Data Management for Categorical Predictors

Introduction

Recall the general linear model, y = \beta_0 + \beta_1 x_1 + ... + \beta_k x_k + \varepsilon
Until now, we have discussed continuous predictors.
Now we will introduce the use of categorical, or qualitative, predictors.
This means that we will include predictors that categorize the observations.
- We can assign numbers to the categories, however, the numbers are nominal.

Lecture Example Set Up

The Duckburg Department of Neighborhood Affairs (DDNA) has been collecting incident reports involving Donald Duck and his nephews (Huey, Dewey, and Louie) after a noticeable rise in household mishaps.

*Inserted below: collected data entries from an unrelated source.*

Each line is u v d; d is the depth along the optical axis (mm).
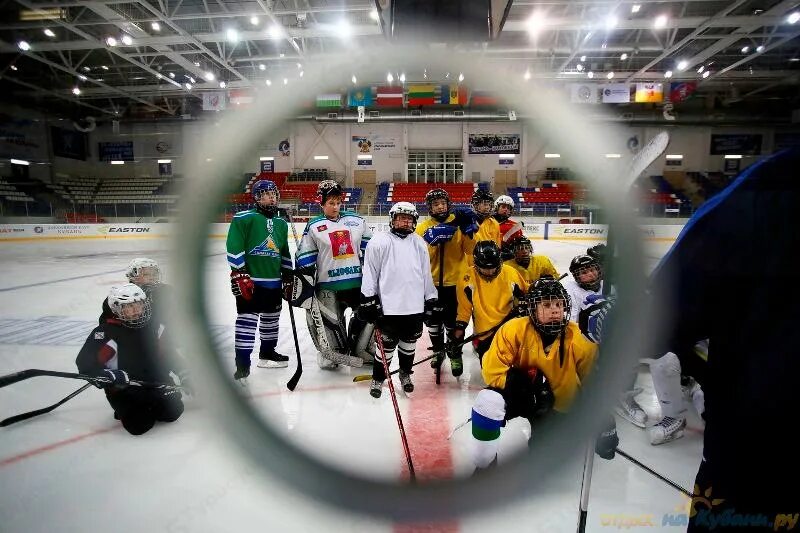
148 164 25078
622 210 696
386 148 23984
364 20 14461
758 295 913
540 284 1666
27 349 3654
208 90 20828
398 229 2709
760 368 933
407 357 2752
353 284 3098
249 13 13031
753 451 973
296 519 1491
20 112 21656
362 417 2369
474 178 23812
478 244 2678
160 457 1947
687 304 939
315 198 22250
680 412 2090
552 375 1722
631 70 19172
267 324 3201
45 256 11383
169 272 1270
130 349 2197
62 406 2527
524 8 13422
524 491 1108
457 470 1798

duck_incidents <- read_csv("https://raw.githubusercontent.com/samanthaseals/SDSII/refs/heads/main/files/data/lectures/W2_duck_incidents.csv")

In this dataset (duck_incidents), we have access to the following from the reports:
- Which nephew was involved (nephew)
- What kind of mischief occurred (mischief_type)
- Where it happened (location)
- Whether Donald was present (donald_present)
- Donald’s reaction (donald_reaction)
- The amount of sugar ingested prior to the incident (sugar_grams)
- The estimated dollar cost of damage resulting from the incident (damage_cost)

Lecture Example Set Up

Looking at the dataset,

duck_incidents %>% head()

Categorical Variables

Categorical variables can show up in datasets two ways:
- As ordinal variables: there is natural order to the categories.
  - e.g., small, medium, large; freshman, sophomore, junior, senior.
- As nominal variables: there is no natural order to the categories.
  - e.g., treatment groups A, B, C; colors red, blue, green.
Further, they can be stored multiple ways in a dataset:
- As character/factor variables.
- As numeric variables (e.g., 1, 2, 3 for treatment groups A, B, C).
- As binary indicator variables (i.e., 0/1 where 1 indicates “yes” for the characteristic).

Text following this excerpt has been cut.